А Семен сидел уже у Богданы и передавал ей все события вчерашнего вечера и ночи, не сообщая лишь того, что составляло тайну братства… Богдана слушала его с возрастающим интересом и радовалась за своего несчастного друга, что дядько ее, старец Мачоха, принял в нем живое участие и своим словом убедил всех в его невинности, радовалась она и той перемене настроения, которое произвело оно, видимо, на душу Семена. В его глазах уже не сверкал мятежный огонь, мутившийся ужасом и отчаянием, а напротив — взор их был хотя и печален, но в нем таилась спокойная твердость, бесповоротная решимость и упование…
— Да, я много перетерпел там, на чужбине, — говорил он, — много выстрадал за эти дни здесь; но эта ночь пережгла мое горе и открыла моим слепым очам такую бездну спильных страданий, такой ужас грядущей беды, нависшей над родным краем, что мое особистое горе потонуло совсем в этой бездне… Не то, что я Галину стал меньше любить, нет, еще больше, еще паче. Но из этой любви выросла еще большая и эта большая стала греть и растить коханье.
— Любый мой, какое у тебя хорошее сердце и какое счастье оно сулит моей зирке Галине.
— Ох, все життя… Коли б только дознаться, где она, коли б только ее избавить от гвалту.
— Бог поможет… Да я и не важу, чтоб на него войт был способен… До речи, — спохватилась при этом Богдана, — я была во дворе у Балыки и расспрашивала всех чисто и, знаешь, попала на след, что Галина отвезена к какому-нибудь брату — либо в Переяслав, либо в Лубны…

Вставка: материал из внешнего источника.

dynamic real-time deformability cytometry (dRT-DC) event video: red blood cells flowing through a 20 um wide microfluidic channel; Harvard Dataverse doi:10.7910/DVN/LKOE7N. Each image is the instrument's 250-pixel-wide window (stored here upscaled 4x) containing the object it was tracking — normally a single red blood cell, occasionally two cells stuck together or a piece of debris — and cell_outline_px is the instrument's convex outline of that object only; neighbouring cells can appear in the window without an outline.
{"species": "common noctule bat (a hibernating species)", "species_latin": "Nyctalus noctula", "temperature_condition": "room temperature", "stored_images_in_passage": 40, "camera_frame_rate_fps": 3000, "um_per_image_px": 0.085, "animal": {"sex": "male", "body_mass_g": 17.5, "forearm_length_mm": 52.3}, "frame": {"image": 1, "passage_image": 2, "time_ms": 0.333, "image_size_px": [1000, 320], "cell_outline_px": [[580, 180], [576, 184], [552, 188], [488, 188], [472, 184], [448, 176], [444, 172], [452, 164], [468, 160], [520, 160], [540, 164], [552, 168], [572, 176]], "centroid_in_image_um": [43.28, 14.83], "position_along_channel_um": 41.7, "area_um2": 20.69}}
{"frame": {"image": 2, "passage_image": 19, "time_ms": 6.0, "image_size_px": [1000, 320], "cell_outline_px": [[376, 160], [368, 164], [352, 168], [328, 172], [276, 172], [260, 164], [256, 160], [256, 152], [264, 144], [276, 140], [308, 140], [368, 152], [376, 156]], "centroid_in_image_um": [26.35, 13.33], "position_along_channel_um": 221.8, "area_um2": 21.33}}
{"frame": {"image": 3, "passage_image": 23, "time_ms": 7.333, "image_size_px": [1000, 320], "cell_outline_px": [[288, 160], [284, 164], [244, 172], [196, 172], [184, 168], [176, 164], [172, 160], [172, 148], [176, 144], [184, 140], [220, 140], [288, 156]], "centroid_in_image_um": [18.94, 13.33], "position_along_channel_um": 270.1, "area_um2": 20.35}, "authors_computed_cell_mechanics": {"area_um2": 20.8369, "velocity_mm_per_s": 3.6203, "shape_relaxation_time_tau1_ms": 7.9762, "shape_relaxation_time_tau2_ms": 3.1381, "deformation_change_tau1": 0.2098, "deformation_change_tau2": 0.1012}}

— Не может быть! — схватился даже с места Семен.
— Стой, не кипятись: это еще только мой догад, а не певность. Вот сядь и слушай. У кого я ни расспрашивала, — все ничего не могли мне сообщить: или ничего не видали, или знали только то, что перед светом вышел из брамы хозяин вместе с дочкой и куда-то на чужих конях уехал… Но вчера Варька, — молодая дивчинка, попыхач, — рассказала мне, что няня разбудила ее тогда и велела уложить свой едвабный кунтуш, причем она слышала, как няня радовалась поездке и бубнила: «Слава богу, одумался старый, выкинул из головы нисенитныцю: там будет нам покойно!» Ясно, что поехали не в ходыкинскую пастку, а в какое-то приятное место и что старый одумался. А какое для няни и для ее коханой Гали может быть приятное место? Не иначе, как семья братьев, которых няня тоже выходила и которые любят свою сестру.
— Так, так… моя золотая головко! — просиял от радости Мелешкевич.
Известие, переданное Богданой, и ее рассуждения были настолько убедительны, что сразу отогнали от него мрачные мысли.